(TASK OBJECTIVE): All lines from the one containing "253 362 79.62" through the final line of the entries are to be written out verbatim; no other line is to be included.

----------------

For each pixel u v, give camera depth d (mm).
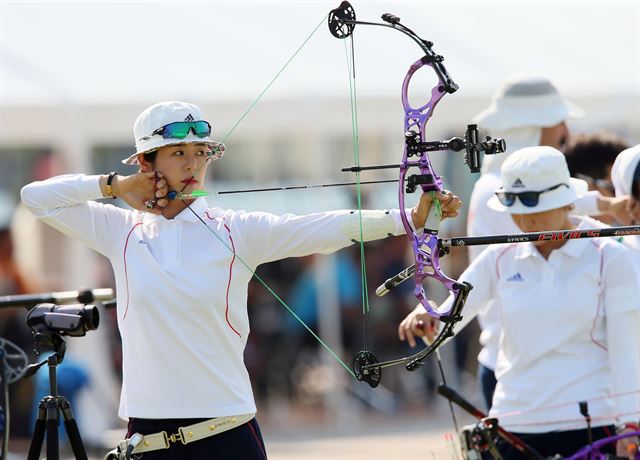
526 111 23078
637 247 19203
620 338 17516
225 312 15969
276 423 41188
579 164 23125
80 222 16469
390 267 41656
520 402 18109
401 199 15312
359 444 34594
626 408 17188
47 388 31312
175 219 16141
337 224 15906
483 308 20531
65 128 34125
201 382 15836
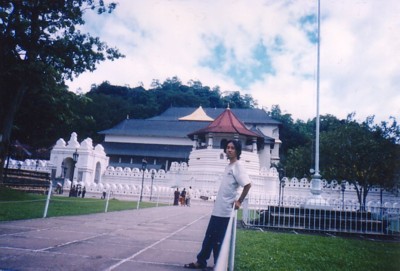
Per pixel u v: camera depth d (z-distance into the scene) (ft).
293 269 19.02
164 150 233.35
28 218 33.45
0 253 16.56
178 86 456.86
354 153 120.26
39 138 96.58
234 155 16.96
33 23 65.77
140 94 391.65
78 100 83.30
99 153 156.76
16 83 69.62
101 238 23.62
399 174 111.55
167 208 72.23
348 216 46.52
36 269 14.08
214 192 130.00
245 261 20.18
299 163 176.45
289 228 45.98
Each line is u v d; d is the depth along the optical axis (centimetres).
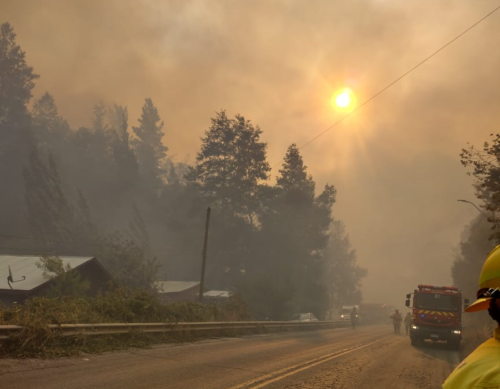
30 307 1339
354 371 1338
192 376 1077
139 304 1930
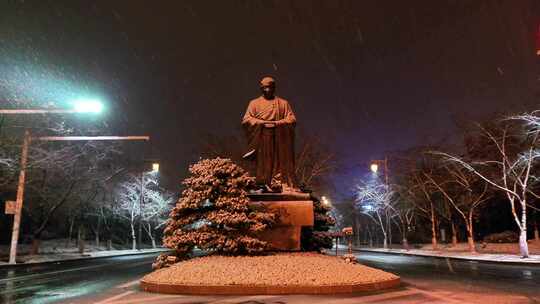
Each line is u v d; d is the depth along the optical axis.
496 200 49.12
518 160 31.09
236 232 16.02
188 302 11.48
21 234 46.53
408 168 47.72
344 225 74.81
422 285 15.22
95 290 14.75
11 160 27.56
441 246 51.22
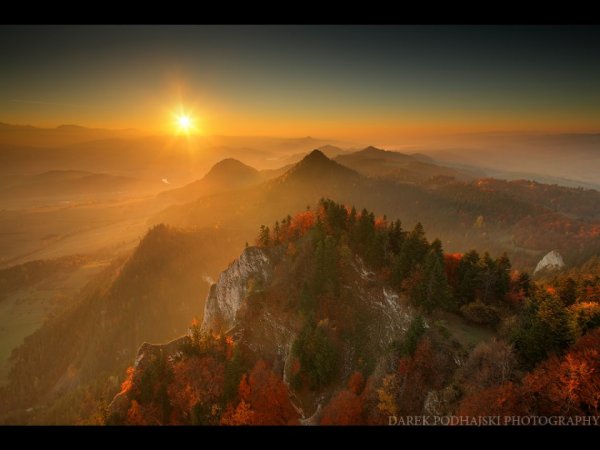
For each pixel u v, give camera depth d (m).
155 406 69.75
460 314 69.69
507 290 75.31
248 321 88.00
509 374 47.12
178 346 84.12
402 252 79.44
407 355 56.16
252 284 100.81
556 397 41.25
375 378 58.28
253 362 79.62
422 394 52.06
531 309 57.72
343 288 83.44
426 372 54.16
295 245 100.06
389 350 60.69
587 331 49.03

----------------

(RESPONSE TO THIS EXERCISE):
253 362 79.62
422 394 52.06
531 309 57.72
343 288 83.44
426 372 54.16
295 245 100.06
389 350 60.69
587 331 49.03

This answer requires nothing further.